◆ **THE PROBLEM**
From the data below, tally each line that has "tools" in it, then give that tally without comment.

----- TASK INPUTS

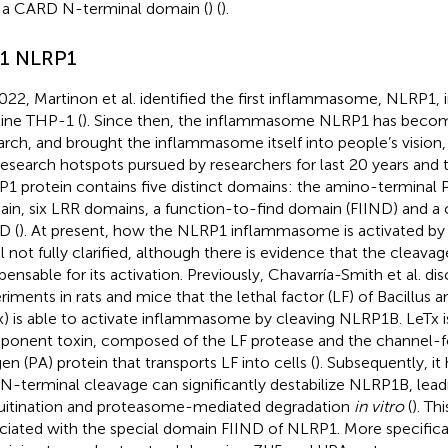
 a CARD N-terminal domain (
) (
).
.1 NLRP1
2022, Martinon et al. identified the first inflammasome, NLRP1
 line THP-1 (
). Since then, the inflammasome NLRP1 has becom
arch, and brought the inflammasome itself into people’s vision,
research hotspots pursued by researchers for last 20 years and t
1 protein contains five distinct domains: the amino-termina
in, six LRR domains, a function-to-find domain (FIIND) and a
D (
). At present, how the NLRP1 inflammasome is activated by 
ill not fully clarified, although there is evidence that the cleava
spensable for its activation. Previously, Chavarría-Smith et al. d
riments in rats and mice that the lethal factor (LF) of Bacillus an
x) is able to activate inflammasome by cleaving NLRP1B. LeTx i
onent toxin, composed of the LF protease and the channel-f
gen (PA) protein that transports LF into cells (
). Subsequently, i
 N-terminal cleavage can significantly destabilize NLRP1B, leadi
uitination and proteasome-mediated degradation
in vitro
(
). Th
ciated with the special domain FIIND of NLRP1. More specifical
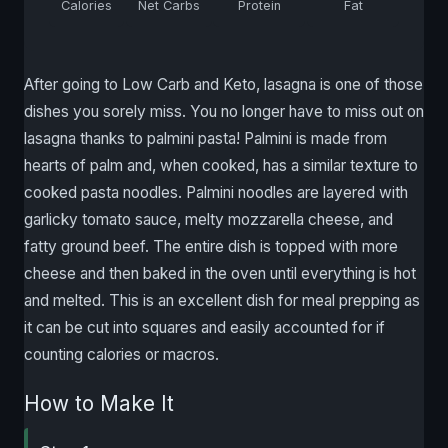
Calories
Net Carbs
Protein
Fat
After going to Low Carb and Keto, lasagna is one of those
dishes you sorely miss. You no longer have to miss out on
lasagna thanks to palmini pasta! Palmini is made from
hearts of palm and, when cooked, has a similar texture to
cooked pasta noodles. Palmini noodles are layered with
garlicky tomato sauce, melty mozzarella cheese, and
fatty ground beef. The entire dish is topped with more
cheese and then baked in the oven until everything is hot
and melted. This is an excellent dish for meal prepping as
it can be cut into squares and easily accounted for if
counting calories or macros.
How to Make It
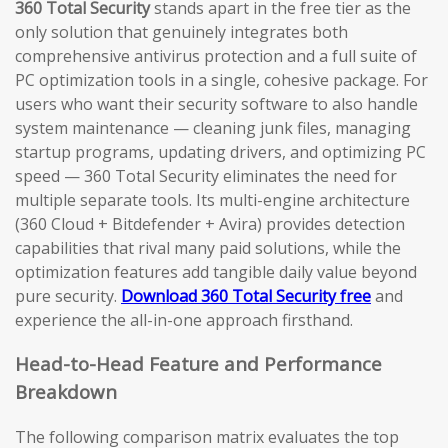
360 Total Security
stands apart in the free tier as the
only solution that genuinely integrates both
comprehensive antivirus protection and a full suite of
PC optimization tools in a single, cohesive package. For
users who want their security software to also handle
system maintenance — cleaning junk files, managing
startup programs, updating drivers, and optimizing PC
speed — 360 Total Security eliminates the need for
multiple separate tools. Its multi-engine architecture
(360 Cloud + Bitdefender + Avira) provides detection
capabilities that rival many paid solutions, while the
optimization features add tangible daily value beyond
pure security.
Download 360 Total Security free
and
experience the all-in-one approach firsthand.
Head-to-Head Feature and Performance
Breakdown
The following comparison matrix evaluates the top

----------

◆ **COMPLETED EXERCISE**
2